Count every line below that holds "assessment". The answer is the number alone.

*** Opening of Material to process ***

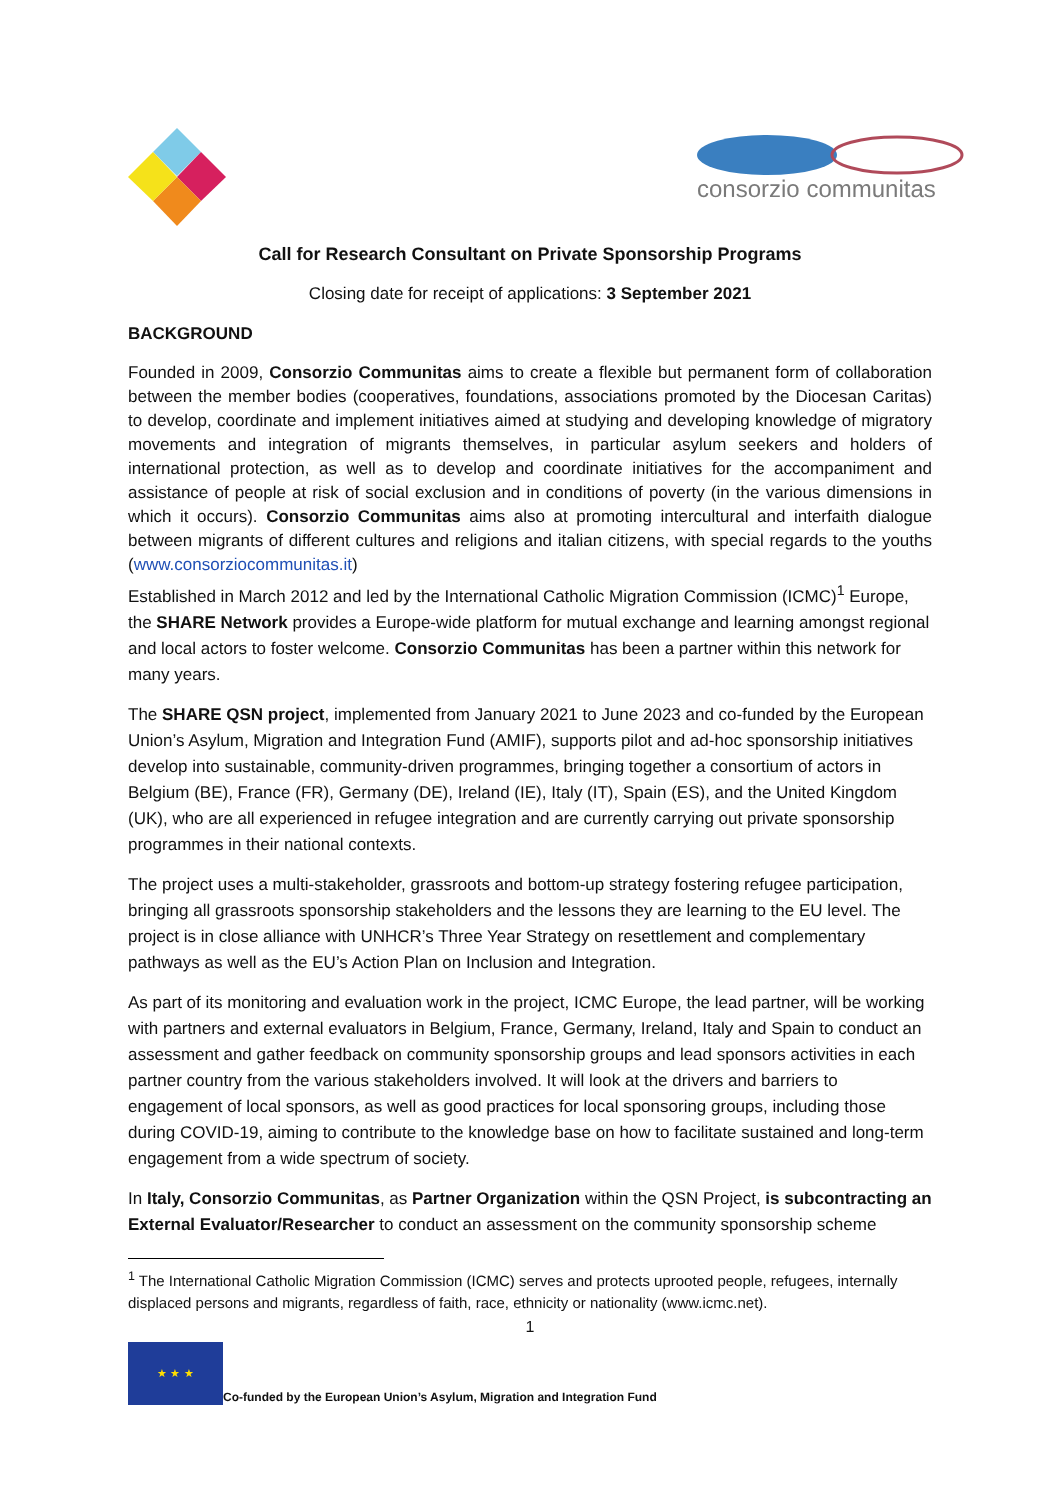consorzio communitas
Call for Research Consultant on Private Sponsorship Programs
Closing date for receipt of applications: 3 September 2021
BACKGROUND
Founded in 2009, Consorzio Communitas aims to create a flexible but permanent form of collaboration between the member bodies (cooperatives, foundations, associations promoted by the Diocesan Caritas) to develop, coordinate and implement initiatives aimed at studying and developing knowledge of migratory movements and integration of migrants themselves, in particular asylum seekers and holders of international protection, as well as to develop and coordinate initiatives for the accompaniment and assistance of people at risk of social exclusion and in conditions of poverty (in the various dimensions in which it occurs). Consorzio Communitas aims also at promoting intercultural and interfaith dialogue between migrants of different cultures and religions and italian citizens, with special regards to the youths (www.consorziocommunitas.it)
Established in March 2012 and led by the International Catholic Migration Commission (ICMC)<sup>1</sup> Europe, the SHARE Network provides a Europe-wide platform for mutual exchange and learning amongst regional and local actors to foster welcome. Consorzio Communitas has been a partner within this network for many years.
The SHARE QSN project, implemented from January 2021 to June 2023 and co-funded by the European Union’s Asylum, Migration and Integration Fund (AMIF), supports pilot and ad-hoc sponsorship initiatives develop into sustainable, community-driven programmes, bringing together a consortium of actors in Belgium (BE), France (FR), Germany (DE), Ireland (IE), Italy (IT), Spain (ES), and the United Kingdom (UK), who are all experienced in refugee integration and are currently carrying out private sponsorship programmes in their national contexts.
The project uses a multi-stakeholder, grassroots and bottom-up strategy fostering refugee participation, bringing all grassroots sponsorship stakeholders and the lessons they are learning to the EU level. The project is in close alliance with UNHCR’s Three Year Strategy on resettlement and complementary pathways as well as the EU’s Action Plan on Inclusion and Integration.
As part of its monitoring and evaluation work in the project, ICMC Europe, the lead partner, will be working with partners and external evaluators in Belgium, France, Germany, Ireland, Italy and Spain to conduct an assessment and gather feedback on community sponsorship groups and lead sponsors activities in each partner country from the various stakeholders involved. It will look at the drivers and barriers to engagement of local sponsors, as well as good practices for local sponsoring groups, including those during COVID-19, aiming to contribute to the knowledge base on how to facilitate sustained and long-term engagement from a wide spectrum of society.
In Italy, Consorzio Communitas, as Partner Organization within the QSN Project, is subcontracting an External Evaluator/Researcher to conduct an assessment on the community sponsorship scheme
<sup>1</sup> The International Catholic Migration Commission (ICMC) serves and protects uprooted people, refugees, internally displaced persons and migrants, regardless of faith, race, ethnicity or nationality (www.icmc.net).
1
★ ★ ★
Co-funded by the European Union’s Asylum, Migration and Integration Fund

*** Close of Material to process ***

Output of the exercise: 2